Automated Gastrointestinal Tract Classification Via Deep Learning and The Ensemble Method
Omair Rashed Abdulwareth Alman,Mohd Azraai Mohd Razman,Ismail Mohd Khairuddin,Muhammad Amirul Abdullah,Anwar P.P. Abdul Majeed 제어로봇시스템학회 2021 제어로봇시스템학회 국제학술대회 논문집 Vol.2021 No.10
Colorectal cancer is a leading cause of death among the cancer family with a record of almost a million moralities in 2020 alone. While the treatment of colorectal cancer is very difficult, early diagnosis can help immensely with treatment, eliminating the risks, and recovery. In most cases early diagnosis is possible by catching any of the precursors of the disease, many of which appear on the Gastrointestinal tract. The use of machine learning to automate the process of gastrointestinal tract examination could accelerate the process of diagnosis, and increase its efficiency. This study suggests the use of the stacking ensemble method with multiple pre-trained CNN models for an accurate classification of GI tract using the publicly available dataset Kvasir.

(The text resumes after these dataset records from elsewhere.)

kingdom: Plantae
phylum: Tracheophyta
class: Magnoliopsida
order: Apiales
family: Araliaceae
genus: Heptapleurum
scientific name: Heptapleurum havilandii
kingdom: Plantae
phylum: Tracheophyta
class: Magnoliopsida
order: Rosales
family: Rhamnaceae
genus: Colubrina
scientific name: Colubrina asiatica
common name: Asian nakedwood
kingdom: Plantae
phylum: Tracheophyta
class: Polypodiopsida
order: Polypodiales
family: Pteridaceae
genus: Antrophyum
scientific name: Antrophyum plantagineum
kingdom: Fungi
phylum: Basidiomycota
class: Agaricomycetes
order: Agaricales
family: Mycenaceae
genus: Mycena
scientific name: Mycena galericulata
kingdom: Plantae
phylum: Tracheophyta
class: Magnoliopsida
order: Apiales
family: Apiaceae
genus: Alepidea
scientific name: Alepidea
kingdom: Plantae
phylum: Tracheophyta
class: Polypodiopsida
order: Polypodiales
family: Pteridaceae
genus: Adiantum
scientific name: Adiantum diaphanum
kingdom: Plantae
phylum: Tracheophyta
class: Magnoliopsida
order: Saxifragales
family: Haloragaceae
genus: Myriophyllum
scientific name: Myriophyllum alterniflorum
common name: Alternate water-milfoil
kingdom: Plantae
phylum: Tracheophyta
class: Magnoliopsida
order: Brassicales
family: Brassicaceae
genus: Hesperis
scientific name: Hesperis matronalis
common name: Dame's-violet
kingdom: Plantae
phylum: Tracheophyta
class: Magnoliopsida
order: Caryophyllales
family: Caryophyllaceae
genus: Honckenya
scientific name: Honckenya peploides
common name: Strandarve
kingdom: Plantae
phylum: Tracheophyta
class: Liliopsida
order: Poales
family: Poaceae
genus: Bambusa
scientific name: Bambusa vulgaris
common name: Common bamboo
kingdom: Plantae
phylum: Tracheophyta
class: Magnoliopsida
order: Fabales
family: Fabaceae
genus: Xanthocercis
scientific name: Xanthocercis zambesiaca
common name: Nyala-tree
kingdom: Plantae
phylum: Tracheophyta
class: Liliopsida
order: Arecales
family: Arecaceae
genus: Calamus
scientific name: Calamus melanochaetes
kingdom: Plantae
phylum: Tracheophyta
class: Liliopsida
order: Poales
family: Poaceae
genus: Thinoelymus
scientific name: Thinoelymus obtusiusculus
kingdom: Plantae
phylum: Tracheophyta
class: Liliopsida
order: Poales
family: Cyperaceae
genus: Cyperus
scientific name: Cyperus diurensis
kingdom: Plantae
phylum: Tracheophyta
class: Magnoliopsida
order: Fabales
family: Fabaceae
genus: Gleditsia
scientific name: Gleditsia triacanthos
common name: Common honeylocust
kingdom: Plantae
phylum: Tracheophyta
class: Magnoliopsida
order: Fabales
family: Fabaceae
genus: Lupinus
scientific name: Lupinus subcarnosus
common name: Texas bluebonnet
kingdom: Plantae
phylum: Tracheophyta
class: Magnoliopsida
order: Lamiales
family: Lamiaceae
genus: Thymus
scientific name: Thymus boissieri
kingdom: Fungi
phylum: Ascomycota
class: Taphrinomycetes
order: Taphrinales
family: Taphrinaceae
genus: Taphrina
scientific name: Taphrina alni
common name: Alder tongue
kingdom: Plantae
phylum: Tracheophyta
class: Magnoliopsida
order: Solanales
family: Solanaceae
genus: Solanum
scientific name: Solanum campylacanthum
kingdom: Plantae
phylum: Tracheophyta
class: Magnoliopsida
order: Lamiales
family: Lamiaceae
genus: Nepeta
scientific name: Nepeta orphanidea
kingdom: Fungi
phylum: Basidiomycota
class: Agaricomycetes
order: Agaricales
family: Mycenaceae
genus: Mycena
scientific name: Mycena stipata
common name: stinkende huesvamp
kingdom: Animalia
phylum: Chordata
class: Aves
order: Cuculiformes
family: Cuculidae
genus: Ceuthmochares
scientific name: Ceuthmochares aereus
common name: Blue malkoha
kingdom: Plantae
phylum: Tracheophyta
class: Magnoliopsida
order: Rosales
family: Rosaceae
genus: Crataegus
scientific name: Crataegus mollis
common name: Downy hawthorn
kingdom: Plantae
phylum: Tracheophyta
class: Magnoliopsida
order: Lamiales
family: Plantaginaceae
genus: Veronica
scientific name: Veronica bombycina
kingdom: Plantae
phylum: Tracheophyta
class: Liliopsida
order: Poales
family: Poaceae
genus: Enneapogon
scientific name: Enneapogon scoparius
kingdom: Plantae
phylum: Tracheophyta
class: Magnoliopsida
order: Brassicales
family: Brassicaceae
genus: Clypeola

The pre-trained models used in this study were ResNet50, MobileNetV2, and Xception, all of which were ensembled and trained on a subset of the data and tested on another to eliminate bias, and evaluates the model’s capacity for generalization. Overall, the model demonstrated impressive performance at 99.2% accuracy, 0.9977 AUC, and 99.29% F1-score, especially compared to the individual constituent models and other models discussed in the review section of the study.